Challenge a:
Please copy the Finding My Niche essay word for word, from "Something sharper, louder, easier" up to and including "twists or cliffhangers.".

Selected excerpt:
Finding My Niche
A small lane, a quiet voice—and the surprising depth of true connection.
Finding My Niche
A small lane, a quiet voice—and the surprising depth of true connection.
As a writer, I read constantly.
There are so many thoughts out there—so many people taking the time to set something down, polish it, and send it into the world. The least I can do is meet that effort with attention. I read, I absorb, I turn things over.
And sometimes—if I’m paying close enough attention—I walk away with the beginning of something of my own.
That’s what happened this morning.
In my Quiet Roars inbox, there was a note from a fellow writer. A tea sommelier. A man who, by any measure, has lived a large and visible life in film and entertainment. And yet here he is, writing about tea.
Growing it. Brewing it. Sipping it.
A small subject. A narrow lane. A very particular lens.
And what he said stopped me.
He wrote that the connection he finds there—in that small, specific space—is deeper, more generous, more real than anything he has experienced before.
Not despite its smallness.
Because of it.
I recognized that immediately.
Because my own work lives in a similarly small corner.
Narrative essays. Observations. The quiet, daily things that don’t announce themselves as important but somehow turn out to be.
And I know—because I’m not naïve—that the market for this kind of writing is limited. There are louder, faster, more obvious forms. Entire industries built around urgency, spectacle, plot, and the occasional explosion.
So of course the question comes.
Do I pivot?
Do I try something more “marketable”?
Something sharper, louder, easier to categorize?
Crime. Romance. Mystery.
The kinds of writing that come with a built-in audience and a very clear shelf in a bookstore.
I could try.
But the truth is—I don’t even watch crime shows. I turn off anything that begins with a gun. I don’t read for plot twists or cliffhangers.
So what would I be doing, really?
Writing toward a market I don’t even participate in.
That feels… thin.
What I actually write about is much smaller than that.
I write about my life.
The things that catch in my mind.
The questions that don’t quite resolve.
The moments that feel ordinary until they don’t.
And I suspect—quietly, but increasingly with confidence—that the things I notice are not mine alone.
They are yours too.
Just below the surface.
And when I turn toward them—when I put words around them—you feel that small shift of recognition.
Not because the topic is big.
But because it is precise.
This is the part I’m beginning to understand more clearly.

Challenge b:
Revise the listing from its first line up to and including the line with "tone curve: curves: ch0 [(0, 0)", changing "photo" to "image". Give only those lines, with nothing else altered.

Available data:
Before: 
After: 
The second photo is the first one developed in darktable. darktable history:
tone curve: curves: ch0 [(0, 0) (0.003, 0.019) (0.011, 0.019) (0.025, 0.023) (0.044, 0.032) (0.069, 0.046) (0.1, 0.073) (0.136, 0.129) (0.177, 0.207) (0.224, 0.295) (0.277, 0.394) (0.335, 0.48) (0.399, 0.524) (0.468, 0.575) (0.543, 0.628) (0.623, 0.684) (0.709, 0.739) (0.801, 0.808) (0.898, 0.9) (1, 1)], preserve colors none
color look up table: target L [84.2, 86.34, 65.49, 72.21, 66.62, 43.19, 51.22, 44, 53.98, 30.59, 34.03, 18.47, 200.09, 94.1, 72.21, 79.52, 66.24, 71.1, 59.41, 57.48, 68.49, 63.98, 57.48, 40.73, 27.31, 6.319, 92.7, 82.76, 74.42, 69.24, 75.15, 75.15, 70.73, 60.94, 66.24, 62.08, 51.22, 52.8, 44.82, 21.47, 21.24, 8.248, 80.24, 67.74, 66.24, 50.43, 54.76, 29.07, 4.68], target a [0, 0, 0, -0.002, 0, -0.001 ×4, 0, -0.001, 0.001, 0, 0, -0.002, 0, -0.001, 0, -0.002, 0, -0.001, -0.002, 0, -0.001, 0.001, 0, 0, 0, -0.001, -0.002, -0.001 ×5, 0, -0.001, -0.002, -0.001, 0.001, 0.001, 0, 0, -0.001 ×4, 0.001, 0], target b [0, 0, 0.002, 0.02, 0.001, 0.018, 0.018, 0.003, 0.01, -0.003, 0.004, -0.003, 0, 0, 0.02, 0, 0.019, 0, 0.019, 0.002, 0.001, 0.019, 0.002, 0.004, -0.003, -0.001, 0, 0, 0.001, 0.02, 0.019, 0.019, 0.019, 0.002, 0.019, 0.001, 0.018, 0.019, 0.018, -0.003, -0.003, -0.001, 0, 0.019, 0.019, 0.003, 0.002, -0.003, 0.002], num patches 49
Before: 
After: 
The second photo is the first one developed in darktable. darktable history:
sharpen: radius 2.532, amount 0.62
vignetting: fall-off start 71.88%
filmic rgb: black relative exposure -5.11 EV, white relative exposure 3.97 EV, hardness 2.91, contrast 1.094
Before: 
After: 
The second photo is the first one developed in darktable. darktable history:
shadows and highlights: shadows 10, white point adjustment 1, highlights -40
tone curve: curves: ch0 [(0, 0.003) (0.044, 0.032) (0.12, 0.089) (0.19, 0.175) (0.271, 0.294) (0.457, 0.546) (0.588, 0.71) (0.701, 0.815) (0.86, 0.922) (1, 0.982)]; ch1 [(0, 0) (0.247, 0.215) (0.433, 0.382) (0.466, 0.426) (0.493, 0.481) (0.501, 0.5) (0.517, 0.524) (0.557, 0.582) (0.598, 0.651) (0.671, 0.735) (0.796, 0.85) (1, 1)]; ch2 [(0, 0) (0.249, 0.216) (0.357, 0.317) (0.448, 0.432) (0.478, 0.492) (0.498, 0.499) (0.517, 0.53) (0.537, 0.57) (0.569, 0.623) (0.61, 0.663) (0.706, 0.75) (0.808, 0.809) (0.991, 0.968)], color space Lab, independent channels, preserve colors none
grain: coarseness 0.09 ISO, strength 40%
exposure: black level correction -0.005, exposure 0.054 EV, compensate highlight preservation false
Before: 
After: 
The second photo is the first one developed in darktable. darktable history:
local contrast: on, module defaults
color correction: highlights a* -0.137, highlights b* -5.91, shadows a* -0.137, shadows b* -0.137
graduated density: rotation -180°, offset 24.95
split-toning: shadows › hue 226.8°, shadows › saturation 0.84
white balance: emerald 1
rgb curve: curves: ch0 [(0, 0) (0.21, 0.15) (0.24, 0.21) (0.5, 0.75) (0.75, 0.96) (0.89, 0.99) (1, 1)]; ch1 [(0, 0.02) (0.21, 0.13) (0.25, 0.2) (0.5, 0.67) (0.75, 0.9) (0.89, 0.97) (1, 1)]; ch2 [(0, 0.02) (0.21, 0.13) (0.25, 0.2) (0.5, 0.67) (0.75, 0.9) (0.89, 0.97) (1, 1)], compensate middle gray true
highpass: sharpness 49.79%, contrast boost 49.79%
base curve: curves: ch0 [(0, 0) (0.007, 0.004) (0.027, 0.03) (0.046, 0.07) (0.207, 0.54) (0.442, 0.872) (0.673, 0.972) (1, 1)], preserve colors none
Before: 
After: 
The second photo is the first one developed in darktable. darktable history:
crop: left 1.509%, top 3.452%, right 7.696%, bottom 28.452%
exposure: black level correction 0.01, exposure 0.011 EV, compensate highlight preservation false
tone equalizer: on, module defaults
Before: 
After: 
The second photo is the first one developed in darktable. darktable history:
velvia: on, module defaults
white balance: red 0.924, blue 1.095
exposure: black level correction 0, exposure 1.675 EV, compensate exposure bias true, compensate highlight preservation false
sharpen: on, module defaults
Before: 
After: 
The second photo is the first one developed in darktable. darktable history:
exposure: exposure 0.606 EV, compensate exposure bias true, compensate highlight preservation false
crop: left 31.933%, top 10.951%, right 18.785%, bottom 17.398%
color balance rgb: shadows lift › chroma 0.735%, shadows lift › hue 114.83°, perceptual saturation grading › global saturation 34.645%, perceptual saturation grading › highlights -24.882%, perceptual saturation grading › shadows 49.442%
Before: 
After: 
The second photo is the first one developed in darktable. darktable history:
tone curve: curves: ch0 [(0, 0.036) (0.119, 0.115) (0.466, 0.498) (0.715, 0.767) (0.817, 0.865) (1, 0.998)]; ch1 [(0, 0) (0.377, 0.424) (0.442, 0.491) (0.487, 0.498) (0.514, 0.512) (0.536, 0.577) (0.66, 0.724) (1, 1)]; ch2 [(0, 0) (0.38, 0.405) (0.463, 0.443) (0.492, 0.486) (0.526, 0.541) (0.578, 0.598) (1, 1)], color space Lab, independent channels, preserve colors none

Answer a:
Something sharper, louder, easier to categorize?
Crime. Romance. Mystery.
The kinds of writing that come with a built-in audience and a very clear shelf in a bookstore.
I could try.
But the truth is—I don’t even watch crime shows. I turn off anything that begins with a gun. I don’t read for plot twists or cliffhangers.

Answer b:
Before: 
After: 
The second image is the first one developed in darktable. darktable history:
tone curve: curves: ch0 [(0, 0) (0.003, 0.019) (0.011, 0.019) (0.025, 0.023) (0.044, 0.032) (0.069, 0.046) (0.1, 0.073) (0.136, 0.129) (0.177, 0.207) (0.224, 0.295) (0.277, 0.394) (0.335, 0.48) (0.399, 0.524) (0.468, 0.575) (0.543, 0.628) (0.623, 0.684) (0.709, 0.739) (0.801, 0.808) (0.898, 0.9) (1, 1)], preserve colors none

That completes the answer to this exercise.